Your objective ▸ Switch every "pose" in the entries below to "camera" and write all the entries out again with nothing else changed. Leave the pictures out of your answer.

Source records ▸
# # # #

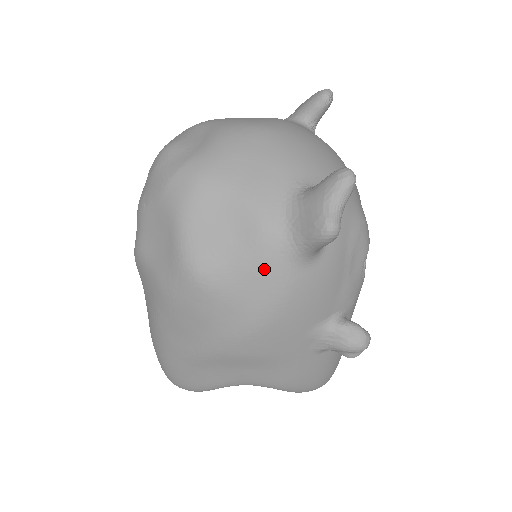
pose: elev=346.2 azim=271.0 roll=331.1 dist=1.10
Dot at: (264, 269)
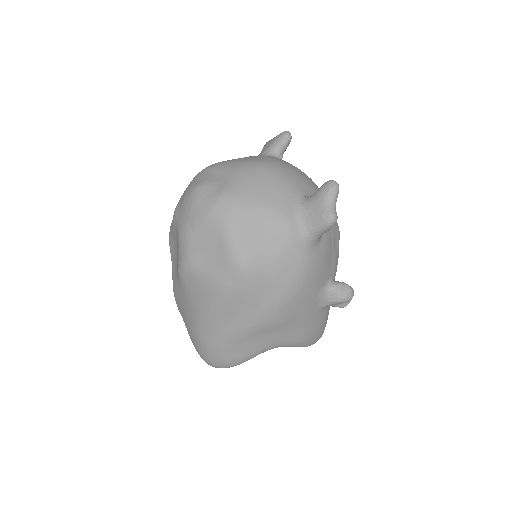
Dot at: (291, 254)
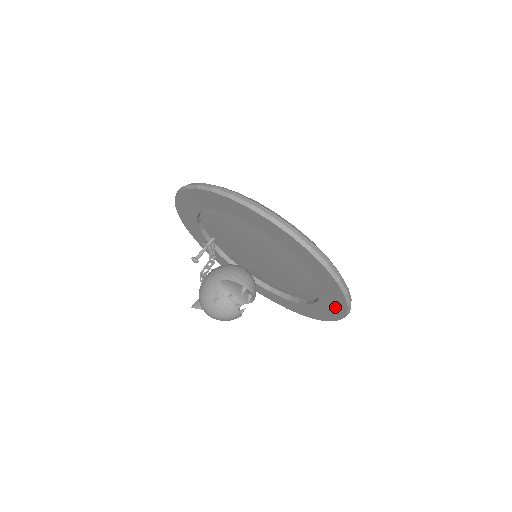
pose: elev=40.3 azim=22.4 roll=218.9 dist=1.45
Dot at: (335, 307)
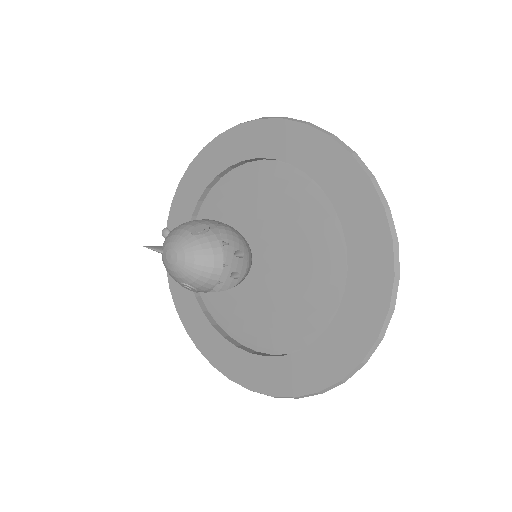
Dot at: (346, 348)
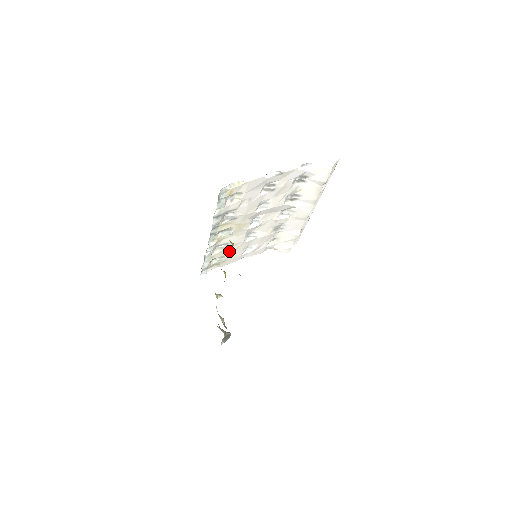
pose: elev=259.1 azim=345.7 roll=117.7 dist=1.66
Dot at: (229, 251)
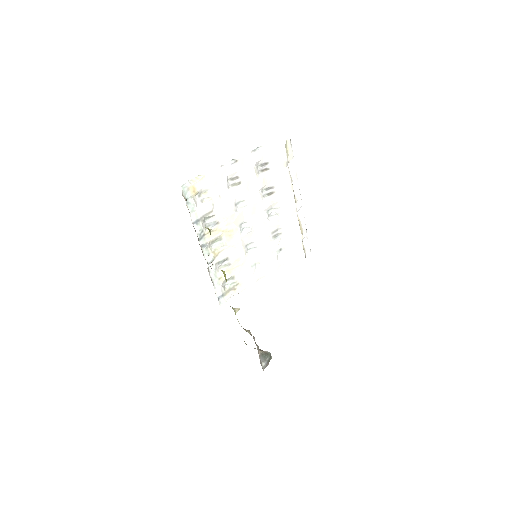
Dot at: (236, 269)
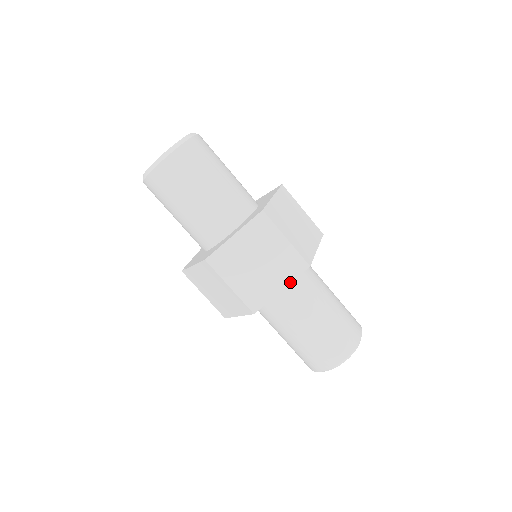
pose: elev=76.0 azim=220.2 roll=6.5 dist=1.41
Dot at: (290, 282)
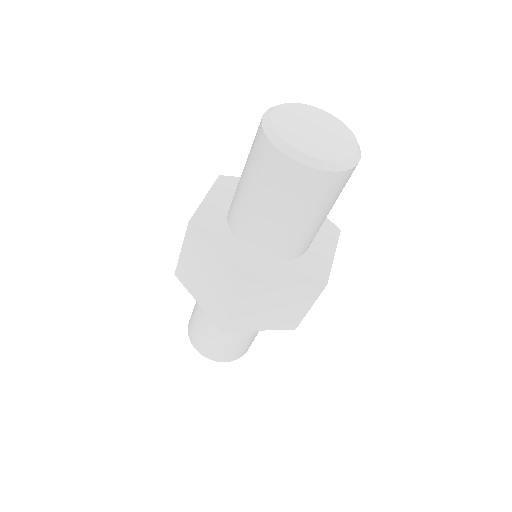
Dot at: occluded
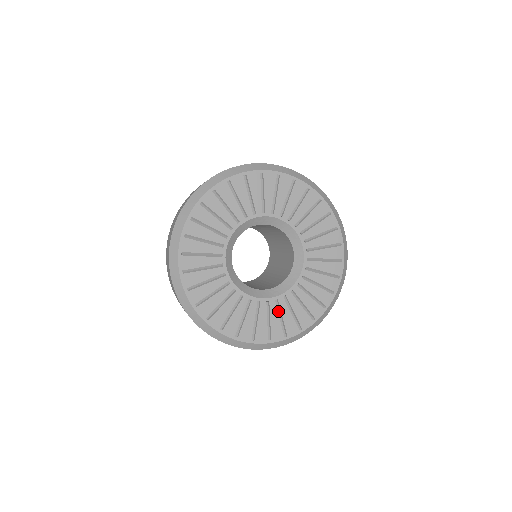
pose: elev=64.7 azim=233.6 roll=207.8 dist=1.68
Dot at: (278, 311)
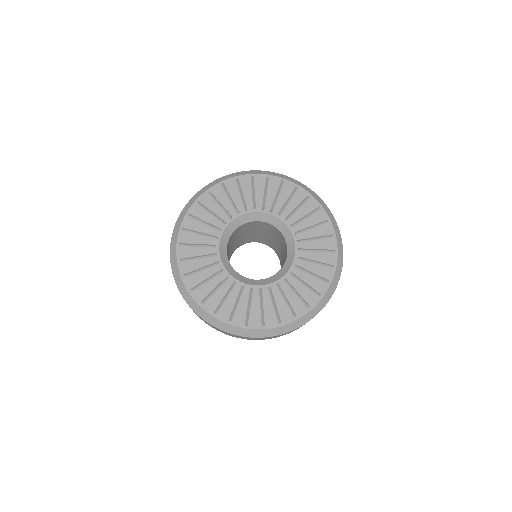
Dot at: (291, 288)
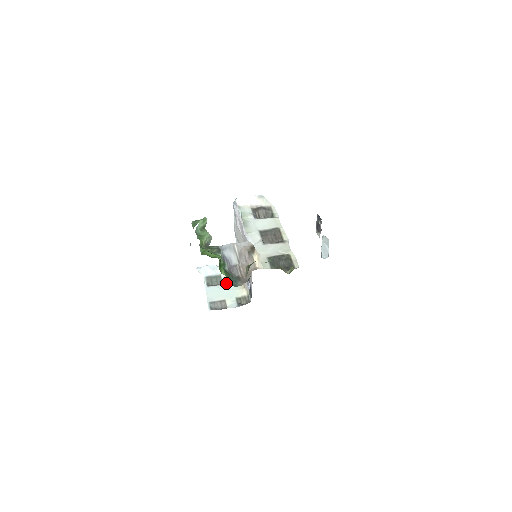
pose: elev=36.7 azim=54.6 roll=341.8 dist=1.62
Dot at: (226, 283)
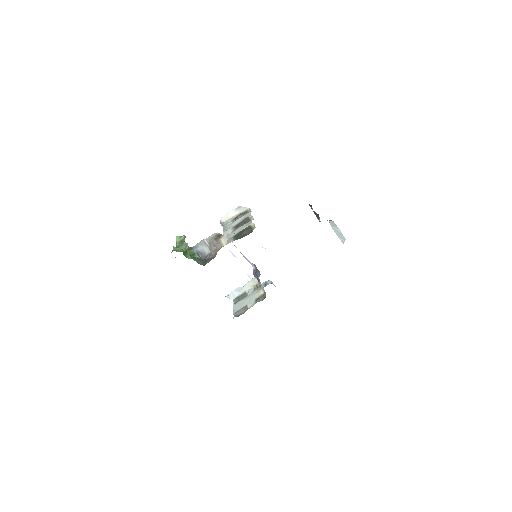
Dot at: (249, 294)
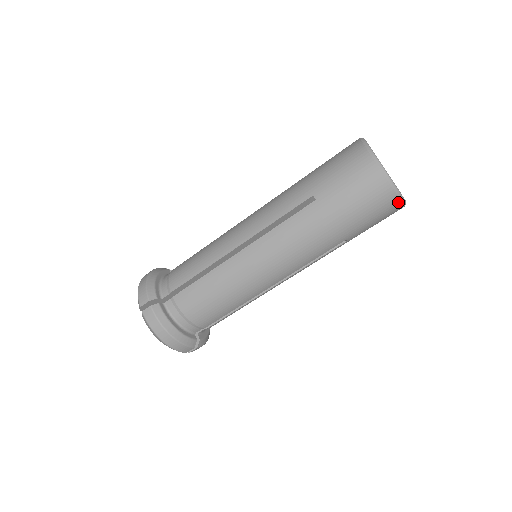
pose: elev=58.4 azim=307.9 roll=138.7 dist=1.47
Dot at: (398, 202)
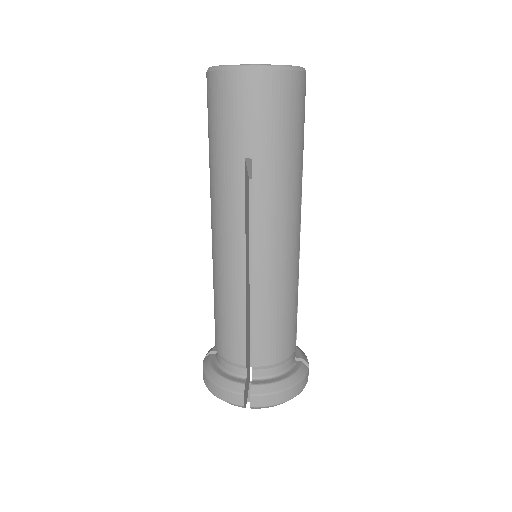
Dot at: (235, 74)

# # # #

Written response ▸
camera: elev=346.2 azim=271.0 roll=331.1 dist=1.10
Dot at: (264, 269)
Dot at: (291, 254)
camera: elev=40.3 azim=22.4 roll=218.9 dist=1.45
Dot at: (335, 307)
Dot at: (346, 348)
camera: elev=259.1 azim=345.7 roll=117.7 dist=1.66
Dot at: (229, 251)
Dot at: (236, 269)
camera: elev=76.0 azim=220.2 roll=6.5 dist=1.41
Dot at: (290, 282)
Dot at: occluded
camera: elev=64.7 azim=233.6 roll=207.8 dist=1.68
Dot at: (278, 311)
Dot at: (291, 288)
camera: elev=36.7 azim=54.6 roll=341.8 dist=1.62
Dot at: (226, 283)
Dot at: (249, 294)
camera: elev=58.4 azim=307.9 roll=138.7 dist=1.47
Dot at: (398, 202)
Dot at: (235, 74)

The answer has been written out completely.